We see this not only with deceptive ad campaigns aimed at unseating even mild critics of Israel’s inhumane treatment of Palestinians but also with long-standing campaigns to pass repressive legislation aimed at making nonviolent dissent like boycotts of Israel off-limits, or instituting broad definitions of anti-Semitism that include criticism of Israel.

AIPAC is laughably claiming that the millions it is spending on ads that don’t mention Israel to elect its preferred candidates means that being pro-Israel is “good politics” for Democrats.

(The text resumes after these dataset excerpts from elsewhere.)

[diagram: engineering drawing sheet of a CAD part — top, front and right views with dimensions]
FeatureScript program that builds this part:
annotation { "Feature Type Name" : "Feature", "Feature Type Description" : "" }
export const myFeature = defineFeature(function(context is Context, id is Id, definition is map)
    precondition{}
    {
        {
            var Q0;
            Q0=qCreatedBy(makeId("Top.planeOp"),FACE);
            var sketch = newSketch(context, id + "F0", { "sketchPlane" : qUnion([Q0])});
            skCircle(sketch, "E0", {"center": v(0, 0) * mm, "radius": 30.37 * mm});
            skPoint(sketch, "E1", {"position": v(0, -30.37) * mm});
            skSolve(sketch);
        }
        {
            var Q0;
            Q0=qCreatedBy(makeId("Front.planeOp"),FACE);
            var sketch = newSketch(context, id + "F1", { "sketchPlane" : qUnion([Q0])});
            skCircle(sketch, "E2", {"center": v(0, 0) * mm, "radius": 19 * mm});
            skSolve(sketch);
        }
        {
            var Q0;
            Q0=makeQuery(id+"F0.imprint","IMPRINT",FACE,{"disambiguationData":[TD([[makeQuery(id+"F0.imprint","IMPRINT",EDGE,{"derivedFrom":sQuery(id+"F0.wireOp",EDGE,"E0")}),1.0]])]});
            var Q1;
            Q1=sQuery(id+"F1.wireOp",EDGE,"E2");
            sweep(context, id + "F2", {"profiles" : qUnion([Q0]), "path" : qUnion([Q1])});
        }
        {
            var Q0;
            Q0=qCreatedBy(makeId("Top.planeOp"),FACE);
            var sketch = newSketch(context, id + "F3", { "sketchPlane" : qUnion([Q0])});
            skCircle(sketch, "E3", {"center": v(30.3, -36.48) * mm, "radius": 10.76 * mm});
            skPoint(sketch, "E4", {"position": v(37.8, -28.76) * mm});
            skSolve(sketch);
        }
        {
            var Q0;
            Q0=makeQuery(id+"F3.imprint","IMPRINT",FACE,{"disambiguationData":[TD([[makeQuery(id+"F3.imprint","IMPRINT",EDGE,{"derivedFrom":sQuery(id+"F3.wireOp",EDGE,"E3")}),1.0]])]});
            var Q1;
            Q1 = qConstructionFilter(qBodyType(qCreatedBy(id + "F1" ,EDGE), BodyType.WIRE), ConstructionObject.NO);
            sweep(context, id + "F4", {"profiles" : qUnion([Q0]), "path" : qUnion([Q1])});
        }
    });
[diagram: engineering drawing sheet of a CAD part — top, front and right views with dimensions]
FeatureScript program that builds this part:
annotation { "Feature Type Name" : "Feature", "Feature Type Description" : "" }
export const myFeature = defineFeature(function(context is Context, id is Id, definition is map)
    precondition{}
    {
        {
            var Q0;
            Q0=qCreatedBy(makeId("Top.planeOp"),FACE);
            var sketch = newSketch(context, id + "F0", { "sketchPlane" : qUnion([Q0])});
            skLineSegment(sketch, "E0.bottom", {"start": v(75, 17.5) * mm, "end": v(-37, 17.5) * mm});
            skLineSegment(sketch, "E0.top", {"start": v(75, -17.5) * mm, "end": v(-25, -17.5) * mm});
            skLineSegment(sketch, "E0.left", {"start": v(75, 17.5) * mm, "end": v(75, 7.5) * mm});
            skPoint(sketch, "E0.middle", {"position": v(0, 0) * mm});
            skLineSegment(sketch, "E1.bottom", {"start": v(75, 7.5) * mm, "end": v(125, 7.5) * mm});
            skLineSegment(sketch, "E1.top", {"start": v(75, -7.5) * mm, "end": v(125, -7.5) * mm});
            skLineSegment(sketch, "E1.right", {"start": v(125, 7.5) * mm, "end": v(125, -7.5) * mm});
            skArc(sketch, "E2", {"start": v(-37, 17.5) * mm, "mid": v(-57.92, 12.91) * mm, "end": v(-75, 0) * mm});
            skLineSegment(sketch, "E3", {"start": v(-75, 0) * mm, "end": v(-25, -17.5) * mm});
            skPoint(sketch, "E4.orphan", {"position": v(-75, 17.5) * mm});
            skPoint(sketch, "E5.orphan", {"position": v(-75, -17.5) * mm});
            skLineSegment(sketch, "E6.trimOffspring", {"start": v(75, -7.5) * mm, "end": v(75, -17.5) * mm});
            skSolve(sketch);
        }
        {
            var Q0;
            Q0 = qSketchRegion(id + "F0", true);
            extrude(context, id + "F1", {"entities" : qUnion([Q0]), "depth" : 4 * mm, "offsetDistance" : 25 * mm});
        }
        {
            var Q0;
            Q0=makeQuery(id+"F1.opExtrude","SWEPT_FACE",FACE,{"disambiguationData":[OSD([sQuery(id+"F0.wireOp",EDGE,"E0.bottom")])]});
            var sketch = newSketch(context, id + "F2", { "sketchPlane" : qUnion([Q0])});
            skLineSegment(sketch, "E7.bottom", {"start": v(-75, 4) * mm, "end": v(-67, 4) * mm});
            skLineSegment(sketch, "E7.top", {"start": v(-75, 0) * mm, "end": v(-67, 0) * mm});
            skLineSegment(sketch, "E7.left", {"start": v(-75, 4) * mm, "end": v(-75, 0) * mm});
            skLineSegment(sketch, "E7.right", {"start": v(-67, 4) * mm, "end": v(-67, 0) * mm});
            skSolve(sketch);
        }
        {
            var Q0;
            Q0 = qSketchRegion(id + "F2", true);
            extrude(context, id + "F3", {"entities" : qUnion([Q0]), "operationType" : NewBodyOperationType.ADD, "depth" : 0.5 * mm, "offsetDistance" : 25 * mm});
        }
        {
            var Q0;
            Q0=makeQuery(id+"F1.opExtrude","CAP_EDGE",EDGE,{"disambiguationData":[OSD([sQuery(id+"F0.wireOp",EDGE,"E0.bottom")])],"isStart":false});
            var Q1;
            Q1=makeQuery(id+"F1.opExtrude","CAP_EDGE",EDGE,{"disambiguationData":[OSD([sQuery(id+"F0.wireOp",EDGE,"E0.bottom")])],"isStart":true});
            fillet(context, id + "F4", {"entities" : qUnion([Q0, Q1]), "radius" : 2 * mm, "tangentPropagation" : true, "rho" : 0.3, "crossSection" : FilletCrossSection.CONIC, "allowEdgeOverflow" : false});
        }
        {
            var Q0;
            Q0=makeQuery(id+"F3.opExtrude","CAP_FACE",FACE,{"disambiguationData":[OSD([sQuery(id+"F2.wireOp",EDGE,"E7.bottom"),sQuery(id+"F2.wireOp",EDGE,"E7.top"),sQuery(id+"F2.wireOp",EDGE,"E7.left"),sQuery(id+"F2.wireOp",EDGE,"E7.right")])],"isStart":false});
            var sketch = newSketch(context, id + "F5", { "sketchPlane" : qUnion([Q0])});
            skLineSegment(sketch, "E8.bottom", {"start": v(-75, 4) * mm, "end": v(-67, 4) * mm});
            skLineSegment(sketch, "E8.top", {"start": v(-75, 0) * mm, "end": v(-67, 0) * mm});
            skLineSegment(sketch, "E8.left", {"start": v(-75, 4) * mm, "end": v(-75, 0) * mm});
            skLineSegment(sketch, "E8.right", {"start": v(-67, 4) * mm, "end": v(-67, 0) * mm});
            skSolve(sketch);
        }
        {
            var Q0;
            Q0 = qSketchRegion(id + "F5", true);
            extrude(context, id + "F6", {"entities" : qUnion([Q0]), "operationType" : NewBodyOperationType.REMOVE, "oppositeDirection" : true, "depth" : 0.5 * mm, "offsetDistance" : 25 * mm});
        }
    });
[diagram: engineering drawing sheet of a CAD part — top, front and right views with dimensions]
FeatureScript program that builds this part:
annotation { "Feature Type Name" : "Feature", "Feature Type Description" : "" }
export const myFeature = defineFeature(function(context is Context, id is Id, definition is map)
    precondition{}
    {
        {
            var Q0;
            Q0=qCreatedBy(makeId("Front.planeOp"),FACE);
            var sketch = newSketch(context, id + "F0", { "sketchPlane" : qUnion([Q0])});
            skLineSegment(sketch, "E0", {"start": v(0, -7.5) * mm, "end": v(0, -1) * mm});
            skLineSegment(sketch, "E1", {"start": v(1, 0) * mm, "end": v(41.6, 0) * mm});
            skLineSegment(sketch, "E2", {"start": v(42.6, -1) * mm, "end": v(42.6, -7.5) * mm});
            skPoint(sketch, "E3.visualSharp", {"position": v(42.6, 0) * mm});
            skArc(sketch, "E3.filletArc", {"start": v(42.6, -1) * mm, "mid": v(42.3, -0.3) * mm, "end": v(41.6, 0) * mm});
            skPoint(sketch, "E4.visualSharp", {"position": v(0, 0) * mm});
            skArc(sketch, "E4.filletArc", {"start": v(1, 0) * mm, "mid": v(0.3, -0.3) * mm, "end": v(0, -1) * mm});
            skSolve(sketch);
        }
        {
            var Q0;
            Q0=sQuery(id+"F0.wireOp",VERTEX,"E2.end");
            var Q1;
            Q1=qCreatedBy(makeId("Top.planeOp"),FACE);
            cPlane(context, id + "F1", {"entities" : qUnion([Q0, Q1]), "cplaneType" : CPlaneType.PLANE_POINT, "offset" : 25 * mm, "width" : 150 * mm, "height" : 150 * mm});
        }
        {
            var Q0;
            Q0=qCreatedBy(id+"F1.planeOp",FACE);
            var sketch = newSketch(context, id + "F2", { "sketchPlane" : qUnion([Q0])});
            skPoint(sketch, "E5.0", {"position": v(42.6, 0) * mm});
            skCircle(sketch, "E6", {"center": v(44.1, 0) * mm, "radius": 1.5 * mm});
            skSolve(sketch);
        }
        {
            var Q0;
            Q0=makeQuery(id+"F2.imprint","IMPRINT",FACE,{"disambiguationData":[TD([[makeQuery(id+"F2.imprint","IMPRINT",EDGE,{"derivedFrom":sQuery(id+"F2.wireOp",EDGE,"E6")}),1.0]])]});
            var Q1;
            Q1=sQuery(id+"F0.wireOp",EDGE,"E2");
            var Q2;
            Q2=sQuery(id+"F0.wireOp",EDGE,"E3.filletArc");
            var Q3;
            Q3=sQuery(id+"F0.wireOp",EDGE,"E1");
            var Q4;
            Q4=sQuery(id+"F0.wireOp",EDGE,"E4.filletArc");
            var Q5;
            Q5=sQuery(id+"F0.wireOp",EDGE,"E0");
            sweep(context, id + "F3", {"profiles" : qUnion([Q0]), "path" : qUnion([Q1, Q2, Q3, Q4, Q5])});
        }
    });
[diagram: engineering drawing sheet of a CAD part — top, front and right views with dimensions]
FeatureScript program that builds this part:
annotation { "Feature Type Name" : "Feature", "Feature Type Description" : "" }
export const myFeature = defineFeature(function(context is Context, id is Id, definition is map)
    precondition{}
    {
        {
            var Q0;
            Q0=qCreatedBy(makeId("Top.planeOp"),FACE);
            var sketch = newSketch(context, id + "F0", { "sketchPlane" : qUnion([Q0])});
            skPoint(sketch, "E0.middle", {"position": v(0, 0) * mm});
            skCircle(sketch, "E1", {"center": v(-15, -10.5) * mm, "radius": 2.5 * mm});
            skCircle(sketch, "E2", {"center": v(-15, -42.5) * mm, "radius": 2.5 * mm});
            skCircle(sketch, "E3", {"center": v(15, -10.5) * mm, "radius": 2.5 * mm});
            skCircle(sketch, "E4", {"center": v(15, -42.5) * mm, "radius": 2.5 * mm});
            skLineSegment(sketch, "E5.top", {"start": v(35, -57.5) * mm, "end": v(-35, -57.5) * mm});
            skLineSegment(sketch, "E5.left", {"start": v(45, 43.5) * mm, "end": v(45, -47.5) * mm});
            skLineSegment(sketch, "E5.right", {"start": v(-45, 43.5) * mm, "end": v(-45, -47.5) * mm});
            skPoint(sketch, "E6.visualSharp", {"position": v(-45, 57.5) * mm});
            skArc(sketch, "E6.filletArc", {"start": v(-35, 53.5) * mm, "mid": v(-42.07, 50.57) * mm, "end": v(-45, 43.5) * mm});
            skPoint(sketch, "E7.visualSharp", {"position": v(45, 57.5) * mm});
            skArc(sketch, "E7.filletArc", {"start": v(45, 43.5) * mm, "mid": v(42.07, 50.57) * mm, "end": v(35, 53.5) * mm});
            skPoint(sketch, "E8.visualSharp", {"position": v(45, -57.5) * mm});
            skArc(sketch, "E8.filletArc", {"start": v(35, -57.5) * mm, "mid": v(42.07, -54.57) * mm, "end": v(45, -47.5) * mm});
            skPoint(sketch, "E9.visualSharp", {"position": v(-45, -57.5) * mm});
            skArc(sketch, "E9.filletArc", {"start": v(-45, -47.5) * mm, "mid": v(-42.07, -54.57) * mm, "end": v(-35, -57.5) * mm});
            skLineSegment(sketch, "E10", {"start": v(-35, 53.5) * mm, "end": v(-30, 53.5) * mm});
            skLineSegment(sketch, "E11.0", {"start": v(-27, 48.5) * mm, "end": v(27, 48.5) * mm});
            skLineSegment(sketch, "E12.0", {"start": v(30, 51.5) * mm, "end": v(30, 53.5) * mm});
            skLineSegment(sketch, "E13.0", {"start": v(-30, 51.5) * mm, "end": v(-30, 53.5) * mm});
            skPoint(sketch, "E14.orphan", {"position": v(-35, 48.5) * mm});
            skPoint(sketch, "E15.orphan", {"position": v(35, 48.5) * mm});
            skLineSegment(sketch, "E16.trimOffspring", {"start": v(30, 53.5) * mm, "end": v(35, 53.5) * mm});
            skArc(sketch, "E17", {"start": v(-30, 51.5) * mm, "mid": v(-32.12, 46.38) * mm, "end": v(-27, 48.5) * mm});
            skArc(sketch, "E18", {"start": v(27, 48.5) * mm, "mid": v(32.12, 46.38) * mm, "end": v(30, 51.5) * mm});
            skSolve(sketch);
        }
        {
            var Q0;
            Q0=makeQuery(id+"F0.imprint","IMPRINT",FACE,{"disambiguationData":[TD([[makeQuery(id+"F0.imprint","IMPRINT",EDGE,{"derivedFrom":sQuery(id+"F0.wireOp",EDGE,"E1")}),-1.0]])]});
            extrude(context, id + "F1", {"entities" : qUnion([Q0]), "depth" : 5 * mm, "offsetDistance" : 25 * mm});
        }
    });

That could be true if “good politics” means Democrats’ ignoring the actual views of their base to secure money from Republican donors. But polling consistently demonstrates that Democratic voters are in a very different place from where AIPAC wants to pretend they are. Given this colossal change in public opinion, AIPAC’s spending spree is the equivalent of responding by sticking its fingers in its ears and screaming, “LA LA LA LA LA, I CAN’T HEAR YOU!”

AIPAC and others might continue to throw millions of dollars behind an effort to make sure criticism of Israel stays out of Congress, but the shifts that are taking place are on a tectonic scale, and will continue to grow precisely because, as AIPAC’s ads inadvertently make clear, apartheid is impossible to defend.

Yousef Munayyer is a Palestinian American scholar and nonresident fellow at the Arab Center in Washington, D.C.